I installed a TerraLUX TLE-6EX bulb into my 6-D cell Maglite. It fits in a 5 or 6, D-cell or C-cell Maglite. It can now go head to head with any flashlight, plus it's a better weapon, just in cases. Throw is good for at least 250 yards. That's 2.5 football fields. That distance is about my furthest neighbor's window I can light up at night... It's also the further neighbor I have visual line of sight with. It probably goes a little farther. I highly recommend the TLE-6EX for any 5 or 6 cell old school Maglite. 

Also, you may never have to buy batteries for that flashlight ever again. The 5 or 6 cell batteries are for long term power outages since it will run longer on the same battery set., between 200-300 hours with the LED. And it's also a good mele weapon.


----------



## fivemega (Jan 29, 2012)

wadamt16 said:


> I would like to have high power bulb but I only can think of xenon bulb from Maglite. I would like to have halogen if can.





Mag-guy said:


> I installed a TerraLUX TLE-6EX bulb into my 6-D cell Maglite.



*Extremely good recommendation but won't fit OP's requirement nor incand forums.*


----------



## Mag-man (Jan 29, 2012)

Oh, I see... He needed an incandescent and so was in this forum. I thought he had one and that's why he was here. What does OP stand for? I've seen it used a few times around here... Officer protection?


----------



## fivemega (Jan 29, 2012)

Mag-guy said:


> What does OP stand for?



*Original Poster*


----------



## Mag-man (Jan 30, 2012)

Thanks. I believe his original requirement was how do I upgrade my 5D while keeping my socket plug. I still stand by my recommendation.
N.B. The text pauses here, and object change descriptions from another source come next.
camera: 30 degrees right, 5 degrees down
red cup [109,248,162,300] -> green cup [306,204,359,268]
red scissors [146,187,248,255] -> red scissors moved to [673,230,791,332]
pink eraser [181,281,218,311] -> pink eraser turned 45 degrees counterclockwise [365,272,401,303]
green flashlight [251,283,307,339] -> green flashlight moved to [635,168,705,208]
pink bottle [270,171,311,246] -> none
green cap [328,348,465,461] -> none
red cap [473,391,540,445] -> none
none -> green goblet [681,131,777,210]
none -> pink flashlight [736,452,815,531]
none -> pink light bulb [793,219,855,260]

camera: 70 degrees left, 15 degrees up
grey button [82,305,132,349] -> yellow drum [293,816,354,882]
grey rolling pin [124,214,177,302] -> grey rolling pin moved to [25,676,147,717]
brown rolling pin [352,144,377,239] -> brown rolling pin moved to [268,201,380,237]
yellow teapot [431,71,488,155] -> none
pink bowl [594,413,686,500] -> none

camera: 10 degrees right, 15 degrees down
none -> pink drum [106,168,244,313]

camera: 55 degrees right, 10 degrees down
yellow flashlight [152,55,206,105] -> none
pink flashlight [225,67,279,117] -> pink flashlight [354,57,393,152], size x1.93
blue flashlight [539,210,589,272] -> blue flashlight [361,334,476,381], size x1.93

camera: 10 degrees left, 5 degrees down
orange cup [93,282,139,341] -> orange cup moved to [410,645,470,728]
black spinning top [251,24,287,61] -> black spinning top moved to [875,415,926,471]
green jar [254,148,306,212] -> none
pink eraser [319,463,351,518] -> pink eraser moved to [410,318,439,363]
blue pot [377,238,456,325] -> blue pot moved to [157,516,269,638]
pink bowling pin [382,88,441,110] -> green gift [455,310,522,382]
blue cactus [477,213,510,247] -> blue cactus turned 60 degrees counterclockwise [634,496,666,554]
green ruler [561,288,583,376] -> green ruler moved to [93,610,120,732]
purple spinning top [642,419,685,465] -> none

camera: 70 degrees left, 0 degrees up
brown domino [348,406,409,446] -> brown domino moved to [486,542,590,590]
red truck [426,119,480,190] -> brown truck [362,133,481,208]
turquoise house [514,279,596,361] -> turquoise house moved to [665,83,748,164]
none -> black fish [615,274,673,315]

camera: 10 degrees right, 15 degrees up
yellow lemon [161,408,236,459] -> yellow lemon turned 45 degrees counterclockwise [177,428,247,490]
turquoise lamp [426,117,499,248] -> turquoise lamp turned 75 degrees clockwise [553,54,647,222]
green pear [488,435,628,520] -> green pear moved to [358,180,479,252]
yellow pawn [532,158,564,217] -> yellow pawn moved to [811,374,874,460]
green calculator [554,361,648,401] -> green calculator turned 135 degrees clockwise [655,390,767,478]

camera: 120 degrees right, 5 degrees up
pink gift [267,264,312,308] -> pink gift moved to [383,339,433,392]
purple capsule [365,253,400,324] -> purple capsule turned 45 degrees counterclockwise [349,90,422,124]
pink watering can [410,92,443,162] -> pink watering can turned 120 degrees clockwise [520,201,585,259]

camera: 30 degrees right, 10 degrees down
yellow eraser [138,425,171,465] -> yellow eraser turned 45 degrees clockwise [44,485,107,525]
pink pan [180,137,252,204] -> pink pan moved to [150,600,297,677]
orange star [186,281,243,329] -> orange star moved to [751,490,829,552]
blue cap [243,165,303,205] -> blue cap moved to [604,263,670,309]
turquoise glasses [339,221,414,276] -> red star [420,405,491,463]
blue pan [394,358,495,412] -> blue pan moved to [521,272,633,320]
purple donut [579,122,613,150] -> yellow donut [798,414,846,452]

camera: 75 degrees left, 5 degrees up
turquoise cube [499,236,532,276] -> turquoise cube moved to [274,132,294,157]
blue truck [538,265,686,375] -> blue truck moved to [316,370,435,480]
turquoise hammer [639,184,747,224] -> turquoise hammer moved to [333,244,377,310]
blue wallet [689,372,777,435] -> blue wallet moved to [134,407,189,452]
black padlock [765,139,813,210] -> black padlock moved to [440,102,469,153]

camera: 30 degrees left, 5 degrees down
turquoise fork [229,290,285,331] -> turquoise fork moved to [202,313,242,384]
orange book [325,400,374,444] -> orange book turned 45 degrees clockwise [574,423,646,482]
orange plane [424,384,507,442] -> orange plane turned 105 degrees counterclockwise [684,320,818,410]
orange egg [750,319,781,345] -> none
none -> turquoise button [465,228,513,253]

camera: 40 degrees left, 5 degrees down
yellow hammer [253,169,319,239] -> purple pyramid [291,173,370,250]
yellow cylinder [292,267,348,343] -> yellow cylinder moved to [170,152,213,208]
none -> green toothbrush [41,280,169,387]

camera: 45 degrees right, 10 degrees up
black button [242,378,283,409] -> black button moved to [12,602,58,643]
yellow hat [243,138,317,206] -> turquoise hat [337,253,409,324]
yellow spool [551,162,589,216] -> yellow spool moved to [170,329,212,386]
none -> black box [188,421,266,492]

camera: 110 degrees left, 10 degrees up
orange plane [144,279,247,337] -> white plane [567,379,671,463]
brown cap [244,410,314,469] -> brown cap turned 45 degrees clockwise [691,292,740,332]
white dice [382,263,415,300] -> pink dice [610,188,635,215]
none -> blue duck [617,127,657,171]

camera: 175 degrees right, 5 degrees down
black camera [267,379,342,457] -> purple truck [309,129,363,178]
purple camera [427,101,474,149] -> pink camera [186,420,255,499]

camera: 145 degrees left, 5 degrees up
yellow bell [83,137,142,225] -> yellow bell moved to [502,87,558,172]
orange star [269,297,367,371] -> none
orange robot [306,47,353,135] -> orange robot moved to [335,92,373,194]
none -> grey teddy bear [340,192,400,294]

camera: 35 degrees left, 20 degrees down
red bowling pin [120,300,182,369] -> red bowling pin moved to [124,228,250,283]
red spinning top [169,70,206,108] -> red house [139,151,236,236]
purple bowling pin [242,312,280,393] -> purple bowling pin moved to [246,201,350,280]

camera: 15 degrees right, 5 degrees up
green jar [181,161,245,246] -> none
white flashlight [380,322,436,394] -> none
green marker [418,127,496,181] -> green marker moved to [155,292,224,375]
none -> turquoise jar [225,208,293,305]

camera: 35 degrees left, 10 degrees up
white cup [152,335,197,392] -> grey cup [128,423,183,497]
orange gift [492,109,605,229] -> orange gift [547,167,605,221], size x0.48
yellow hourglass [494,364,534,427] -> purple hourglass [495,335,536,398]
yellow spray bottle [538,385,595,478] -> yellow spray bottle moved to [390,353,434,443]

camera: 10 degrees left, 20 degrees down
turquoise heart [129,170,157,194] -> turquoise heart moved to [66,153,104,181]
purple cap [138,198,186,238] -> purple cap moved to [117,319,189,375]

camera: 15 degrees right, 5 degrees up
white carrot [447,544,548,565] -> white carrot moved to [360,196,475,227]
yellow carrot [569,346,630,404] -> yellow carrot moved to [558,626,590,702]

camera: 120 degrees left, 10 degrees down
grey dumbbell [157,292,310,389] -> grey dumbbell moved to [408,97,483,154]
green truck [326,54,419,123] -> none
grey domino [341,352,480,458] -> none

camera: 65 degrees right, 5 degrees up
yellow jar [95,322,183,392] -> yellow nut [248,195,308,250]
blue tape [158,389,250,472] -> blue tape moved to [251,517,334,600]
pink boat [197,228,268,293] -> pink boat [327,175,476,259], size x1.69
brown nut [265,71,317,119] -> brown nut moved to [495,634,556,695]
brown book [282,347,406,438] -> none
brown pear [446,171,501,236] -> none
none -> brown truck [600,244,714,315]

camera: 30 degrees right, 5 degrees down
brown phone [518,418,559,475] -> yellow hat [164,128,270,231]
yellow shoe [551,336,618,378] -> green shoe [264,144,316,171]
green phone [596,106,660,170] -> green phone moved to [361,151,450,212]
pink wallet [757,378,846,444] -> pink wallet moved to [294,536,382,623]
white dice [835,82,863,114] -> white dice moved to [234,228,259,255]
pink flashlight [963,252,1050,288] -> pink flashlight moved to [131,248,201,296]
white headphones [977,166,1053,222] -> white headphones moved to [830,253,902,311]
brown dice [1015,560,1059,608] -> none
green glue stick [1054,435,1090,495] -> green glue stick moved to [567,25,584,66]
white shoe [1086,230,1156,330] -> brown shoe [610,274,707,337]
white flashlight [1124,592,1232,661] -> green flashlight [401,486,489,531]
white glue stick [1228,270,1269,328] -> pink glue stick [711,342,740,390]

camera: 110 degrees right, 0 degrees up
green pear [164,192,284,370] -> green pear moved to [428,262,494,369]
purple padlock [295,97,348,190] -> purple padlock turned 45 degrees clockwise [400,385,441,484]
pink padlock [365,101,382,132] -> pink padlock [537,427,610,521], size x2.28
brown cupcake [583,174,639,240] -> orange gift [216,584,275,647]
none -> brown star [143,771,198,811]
He's asking for halogen but I am not sure if he knows there's a very simple plug and play upgrade.


----------



## fivemega (Jan 30, 2012)

Mag-guy said:


> I still stand by my recommendation.



*And I still respect OP's decision.*


----------



## mat_the_cat (Jan 31, 2012)

wadamt16 said:


> I am thinking about have Philips 5761


The Osram 64275 might be another option for you, very slightly higher output than the Phillips 5761 (on paper at least - I can't determine any difference in use on 6 D cells) but a better (IMO) beam pattern due to the axial filament. I'm running mine on a Fivemega PR to bipin adaptor which is beautifully made, and opens up your choice of bulbs.


----------



## wadamt16 (Feb 3, 2012)

I almost forgot about this thread! I just finish with college, I hope will get a job real soon. I got an aluminum reflector and glass lens. I am thinking about getting Pelician 3854H or Osram 64275 with PR to Bi-Pin. I plan to buy more parts after I get a job.

carl, I like your suggestions!

TLE-6EX is a nice led but I don't want to have 140 lumen led in oversized flashlight and my Fenix LD20 has more light output. I just like to have a nice incandescent flashlight.


----------